◆ **Petunjuk Tugas A**
Salin kembali baris-baris catatan dari baris yang memuat "genus: Ficaria" sampai baris yang memuat "scientific name: Cinclodes nigrofumosus", termasuk kedua baris itu, dengan mengganti "family" menjadi "famili". Bagian lain tidak boleh diubah.

◆ **Kutipan Dokumen**
· · ·

Awali Setiap Amalan Dengan Ilmu

Maret 16, 2009 pukul 3:00 am | Ditulis dalam Dunia Muda | 2 Komentar
Tag: , ,

Alhamdulillah wa shalaatu wa salaamu ‘ala Rasulillah wa ‘ala alihi wa shahbihi wa sallam.

hand11

Mu’adz bin Jabal mengatakan,

العِلْمُ إِمَامُ العَمَلِ وَالعَمَلُ تَابِعُهُ
“Ilmu adalah pemimpin amal dan amalan itu berada di belakang setelah adanya ilmu.” (Al Amru bil Ma’ruf wan Nahyu ‘anil Mungkar, hal. 15)

Ulama hadits terkemuka, yakni Al Bukhari berkata, “Al ‘Ilmu Qoblal Qouli Wal ‘Amali (Ilmu Sebelum Berkata dan Berbuat)”. Perkataan ini merupakan kesimpulan yang beliau ambil dari firman Allah ta’ala,

فَاعْلَمْ أَنَّهُ لَا إِلَهَ إِلَّا اللَّهُ وَاسْتَغْفِرْ لِذَنْبِكَ
“Maka ilmuilah (ketahuilah)! Bahwasanya tiada sesembahan yang berhak disembah selain Allah dan mohonlah ampunan bagi dosamu” (QS. Muhammad [47]: 19).

Dalam ayat ini, Allah memulai dengan ‘ilmuilah’ lalu mengatakan ‘mohonlah ampun’. Ilmuilah yang dimaksudkan adalah perintah untuk berilmu terlebih dahulu, sedangkan ‘mohonlah ampun’ adalah amalan. Ini pertanda bahwa ilmu hendaklah lebih dahulu sebelum amal perbuatan.

Sufyan bin ‘Uyainah berdalil dengan ayat ini untuk menunjukkan keutamaan ilmu. Hal ini sebagaimana dikeluarkan oleh Abu Nu’aim dalam Al Hilyah ketika menjelaskan biografi Sufyan dari jalur Ar Robi’ bin Nafi’ darinya, bahwa Sufyan membaca ayat ini, lalu mengatakan, “Tidakkah engkau mendengar bahwa Allah memulai ayat ini dengan mengatakan ‘ilmuilah’, kemudian Allah memerintahkan untuk beramal?” (Fathul Bari, Ibnu Hajar, 1/108)

· · ·

(Catatan yang dikutip dari sebuah koleksi)
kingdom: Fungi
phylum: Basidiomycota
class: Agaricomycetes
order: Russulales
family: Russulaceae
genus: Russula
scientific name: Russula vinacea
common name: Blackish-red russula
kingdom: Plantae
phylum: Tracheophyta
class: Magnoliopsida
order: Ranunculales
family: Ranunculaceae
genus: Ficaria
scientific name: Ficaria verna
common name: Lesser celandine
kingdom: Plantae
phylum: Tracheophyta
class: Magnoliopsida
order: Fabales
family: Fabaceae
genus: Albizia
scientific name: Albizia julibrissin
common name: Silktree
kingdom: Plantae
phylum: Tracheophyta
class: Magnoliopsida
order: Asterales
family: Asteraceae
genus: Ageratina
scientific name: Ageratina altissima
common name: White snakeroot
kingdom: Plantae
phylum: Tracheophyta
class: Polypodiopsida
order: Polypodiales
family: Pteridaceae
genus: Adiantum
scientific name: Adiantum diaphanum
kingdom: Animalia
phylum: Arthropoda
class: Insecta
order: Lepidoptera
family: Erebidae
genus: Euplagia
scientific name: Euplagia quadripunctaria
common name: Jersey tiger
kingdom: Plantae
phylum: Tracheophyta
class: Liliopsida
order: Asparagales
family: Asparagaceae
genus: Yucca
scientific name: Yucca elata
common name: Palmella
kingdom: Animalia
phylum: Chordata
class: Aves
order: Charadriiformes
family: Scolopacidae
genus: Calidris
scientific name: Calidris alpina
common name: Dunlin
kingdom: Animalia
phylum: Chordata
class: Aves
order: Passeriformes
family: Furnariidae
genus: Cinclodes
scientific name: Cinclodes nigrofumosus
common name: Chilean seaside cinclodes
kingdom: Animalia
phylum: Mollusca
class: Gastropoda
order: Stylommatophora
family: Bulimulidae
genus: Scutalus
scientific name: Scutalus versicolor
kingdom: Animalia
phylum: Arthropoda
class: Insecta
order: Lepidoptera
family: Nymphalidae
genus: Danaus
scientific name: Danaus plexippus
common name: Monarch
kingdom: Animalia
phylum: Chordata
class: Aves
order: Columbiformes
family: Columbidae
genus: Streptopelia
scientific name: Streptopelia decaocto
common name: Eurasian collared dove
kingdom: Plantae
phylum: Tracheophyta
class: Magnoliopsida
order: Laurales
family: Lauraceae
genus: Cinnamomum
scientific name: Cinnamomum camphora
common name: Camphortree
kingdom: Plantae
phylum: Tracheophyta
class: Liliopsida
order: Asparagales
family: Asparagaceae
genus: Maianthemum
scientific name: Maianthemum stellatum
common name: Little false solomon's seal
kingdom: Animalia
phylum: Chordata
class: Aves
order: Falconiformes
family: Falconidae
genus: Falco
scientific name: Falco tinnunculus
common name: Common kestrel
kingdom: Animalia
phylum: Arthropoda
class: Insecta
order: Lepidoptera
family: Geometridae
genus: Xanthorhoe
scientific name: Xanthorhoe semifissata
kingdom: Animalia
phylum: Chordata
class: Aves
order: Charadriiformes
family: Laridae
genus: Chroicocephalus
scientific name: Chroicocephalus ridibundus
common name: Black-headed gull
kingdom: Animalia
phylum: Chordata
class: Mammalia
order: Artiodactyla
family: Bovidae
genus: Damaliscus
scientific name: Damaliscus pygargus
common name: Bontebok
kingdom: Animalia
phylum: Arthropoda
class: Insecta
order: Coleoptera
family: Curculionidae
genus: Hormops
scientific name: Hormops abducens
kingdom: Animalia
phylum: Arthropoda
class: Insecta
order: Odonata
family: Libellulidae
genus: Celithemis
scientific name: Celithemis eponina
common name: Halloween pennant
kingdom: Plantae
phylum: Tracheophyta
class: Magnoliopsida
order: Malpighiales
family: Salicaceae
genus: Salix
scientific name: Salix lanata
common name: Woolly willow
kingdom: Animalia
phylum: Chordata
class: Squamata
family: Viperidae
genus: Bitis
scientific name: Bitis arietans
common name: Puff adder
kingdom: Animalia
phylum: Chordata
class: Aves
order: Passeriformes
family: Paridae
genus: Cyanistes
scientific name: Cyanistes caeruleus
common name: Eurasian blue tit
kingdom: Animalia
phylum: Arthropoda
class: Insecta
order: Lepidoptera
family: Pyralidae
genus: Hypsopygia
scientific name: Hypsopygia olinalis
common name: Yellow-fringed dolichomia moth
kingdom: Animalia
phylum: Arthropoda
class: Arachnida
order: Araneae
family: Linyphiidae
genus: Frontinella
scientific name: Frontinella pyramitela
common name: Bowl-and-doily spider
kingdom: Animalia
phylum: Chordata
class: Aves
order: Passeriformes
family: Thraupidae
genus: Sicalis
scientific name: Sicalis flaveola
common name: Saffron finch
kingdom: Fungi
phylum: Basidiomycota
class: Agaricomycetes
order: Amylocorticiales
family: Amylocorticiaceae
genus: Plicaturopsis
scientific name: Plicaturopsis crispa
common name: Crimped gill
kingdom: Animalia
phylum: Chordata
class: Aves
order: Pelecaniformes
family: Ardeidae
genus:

· · ·

◆ **Petunjuk Tugas B**
Lanjutkan tulisan tentang ilmu yang harus ada sebelum amal, mulai dari bagian terakhirnya.

◆ **Hasil Tugas A**
genus: Ficaria
scientific name: Ficaria verna
common name: Lesser celandine
kingdom: Plantae
phylum: Tracheophyta
class: Magnoliopsida
order: Fabales
famili: Fabaceae
genus: Albizia
scientific name: Albizia julibrissin
common name: Silktree
kingdom: Plantae
phylum: Tracheophyta
class: Magnoliopsida
order: Asterales
famili: Asteraceae
genus: Ageratina
scientific name: Ageratina altissima
common name: White snakeroot
kingdom: Plantae
phylum: Tracheophyta
class: Polypodiopsida
order: Polypodiales
famili: Pteridaceae
genus: Adiantum
scientific name: Adiantum diaphanum
kingdom: Animalia
phylum: Arthropoda
class: Insecta
order: Lepidoptera
famili: Erebidae
genus: Euplagia
scientific name: Euplagia quadripunctaria
common name: Jersey tiger
kingdom: Plantae
phylum: Tracheophyta
class: Liliopsida
order: Asparagales
famili: Asparagaceae
genus: Yucca
scientific name: Yucca elata
common name: Palmella
kingdom: Animalia
phylum: Chordata
class: Aves
order: Charadriiformes
famili: Scolopacidae
genus: Calidris
scientific name: Calidris alpina
common name: Dunlin
kingdom: Animalia
phylum: Chordata
class: Aves
order: Passeriformes
famili: Furnariidae
genus: Cinclodes
scientific name: Cinclodes nigrofumosus

◆ **Hasil Tugas B**
Al Muhallab rahimahullah mengatakan, “Amalan yang bermanfaat adalah amalan yang terlebih dahulu didahului dengan ilmu. Amalan yang di dalamnya tidak terdapat niat, ingin mengharap-harap ganjaran, dan merasa telah berbuat ikhlas, maka ini bukanlah amalan (karena tidak didahului dengan ilmu, pen). Sesungguhnya yang dilakukan hanyalah seperti amalannya orang gila yang pena diangkat dari dirinya.“ (Syarh Al Bukhari libni Baththol, 1/144)

Ibnul Munir rahimahullah berkata, “Yang dimaksudkan oleh Al Bukhari bahwa ilmu adalah syarat diterimabenarnya suatu perkataan dan perbuatan. Suatu perkataan dan perbuatan itu tidak teranggap kecuali dengan ilmu terlebih dahulu. Oleh sebab itulah, ilmu didahulukan dari ucapan dan perbuatan, karena ilmu itu pelurus niat. Niat nantinya yang akan memperbaiki amalan.” (Fathul Bari, 1/108)

waktu2
Semoga para pembaca dapat termotivasi mempelajari agama dengan mengetahui keutamaan-keutamaan ilmu din berikut ini.
Pertama, Allah akan meninggikan derajat orang yang berilmu di akhirat dan di dunia
Di akhirat, Allah akan meninggikan derajat orang yang berilmu beberapa derajat berbanding lurus dengan amal dan dakwah yang mereka lakukan. Sedangkan di dunia, Allah meninggikan orang yang berilmu dari hamba-hamba yang lain sesuai dengan ilmu dan amalan yang dia lakukan.
Allah Ta’ala berfirman,

يَرْفَعِ اللَّهُ الَّذِينَ آَمَنُوا مِنْكُمْ وَالَّذِينَ أُوتُوا الْعِلْمَ دَرَجَاتٍ
“Allah akan meninggikan orang-orang yang beriman di antaramu dan orang-orang yang diberi ilmu pengetahuan beberapa derajat.” (QS Al Mujadalah: 11)

Kedua, seorang yang berilmu adalah cahaya yang banyak dimanfaatkan manusia untuk urusan agama dan dunia meraka.
Dalilnya, satu hadits yang sangat terkenal bagi kita, kisah seorang laki-laki dari Bani Israil yang membunuh 99 nyawa. Kemudian dia ingin bertaubat dan dia bertanya siapakah di antara penduduk bumi yang paling berilmu, maka ditunjukkan kepadanya seorang ahli ibadah. Kemudian dia bertanya kepada si ahli ibadah, apakah ada taubat untuknya. Ahli ibadah menganggap bahwa dosanya sudah sangat besar sehingga dia mengatakan bahwa tidak ada pintu taubat bagi si pembunuh 99 nyawa. Maka dibunuhlah ahli ibadah sehigga genap 100 orang yang telah dibunuh oleh laki-laki dari Bani Israil tersebut.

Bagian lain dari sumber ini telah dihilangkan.